Comment by ck2

Comment by ck2 3 days ago

5 replies

Apparently I am not watching enough PBS SpaceTime because I still do understand what a "gravitational atom" might be.

They are not implying a particle that causes gravity right? Because I thought it is pretty well accepted there isn't a "gravaton" like there are photons.

They also don't mean atom-sized black-holes, so I still don't get it.

Hoping Matt does an episode on this so I can grasp it.

https://www.pbs.org/show/pbs-space-time/

tectonic 3 days ago

I think they are more drawing an analogy between the atom one or more black holes with a cloud of particles around them. Black holes are quantum mechanical and so the resulting system could behave much like an atom, including having things that look like energy levels. The universe rhymes.

pokeymcsnatch 3 days ago

> I thought it is pretty well accepted there isn't a "gravaton" like there are photons.

Different branch of physics that we can't quite mesh with GR yet. A graviton is the quantized "piece" of gravity, like phonon is for sound/mechanical waves, or photons for EM. It exists as much as a photon or any other "messenger particles" exists, in that it's a useful mathematical model. It's not something we have isolated/observed with equipment though.

pdonis 3 days ago

> I still do understand what a "gravitational atom" might be.

It's a vague gesture in the direction of a speculative theory of quantum gravity. It's not anything we have any actual evidence for.

gradientsrneat 2 days ago

In an atom, the electrons orbiting the nucleus are only allowed to be at discrete energy levels (the energy levels are "quantized"). In a classical model of an orbit, the energy level of a spaceship orbiting a planet can be thought of as the speed it has that allows it to orbit at a certain altitude, assuming no friction or other effects. Velocity is energy in that case (E=m*v^2 in classical mechanics). Unlike electrons in an atom, the spaceship can be in any one of a continuous range of energy levels (up to escape velocity).

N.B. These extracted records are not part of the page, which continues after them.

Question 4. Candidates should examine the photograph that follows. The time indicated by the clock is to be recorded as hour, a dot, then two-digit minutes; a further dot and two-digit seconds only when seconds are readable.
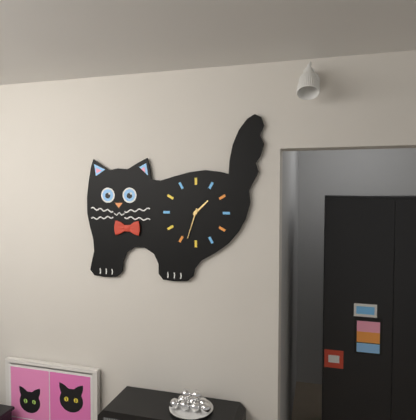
1.33
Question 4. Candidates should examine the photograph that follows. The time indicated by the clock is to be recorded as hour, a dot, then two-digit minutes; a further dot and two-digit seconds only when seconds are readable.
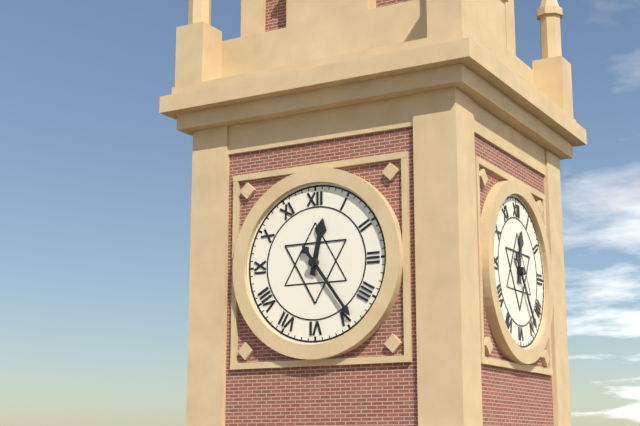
12.24
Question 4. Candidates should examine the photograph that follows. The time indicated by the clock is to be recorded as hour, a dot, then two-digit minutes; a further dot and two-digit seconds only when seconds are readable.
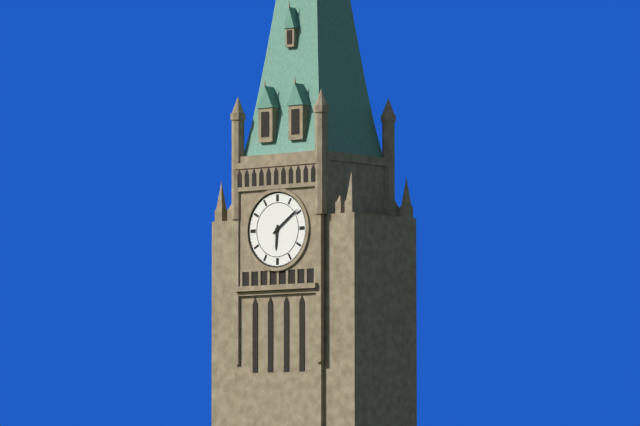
6.09
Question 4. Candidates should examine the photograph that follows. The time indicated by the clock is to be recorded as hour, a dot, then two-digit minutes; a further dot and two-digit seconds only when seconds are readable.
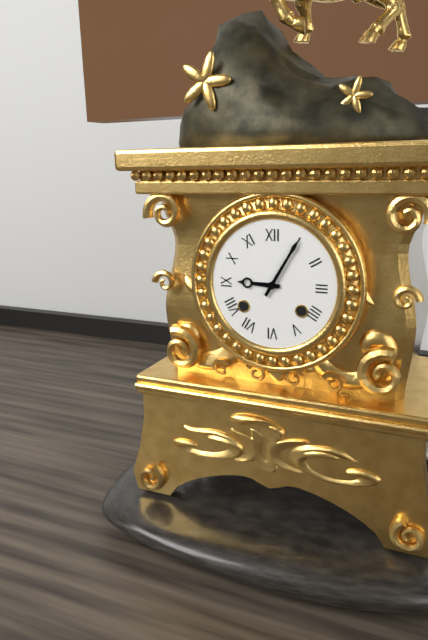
9.05
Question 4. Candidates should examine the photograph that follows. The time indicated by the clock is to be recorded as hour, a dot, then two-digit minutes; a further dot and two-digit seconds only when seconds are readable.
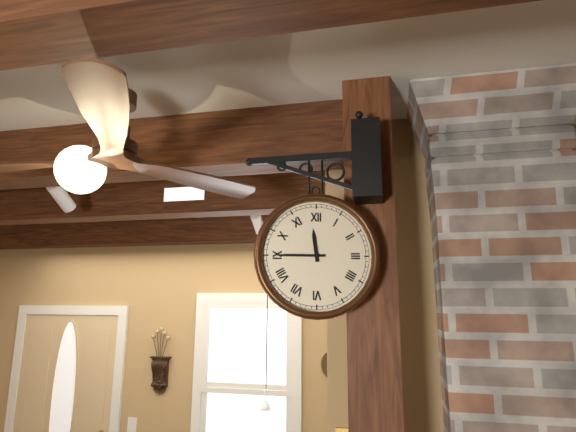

The proposal in the article is (I think) that bosons orbit certain black holes in quantized energy states, like electrons would orbit an atomic nucleus.

andrewflnr 3 days ago

As far as I know the existence of the graviton is 100% up in the air, not well accepted either way.

But yeah, particles in energy levels gravitationally bound to a black hole in a similar way electrons are electrically bound to a nucleus.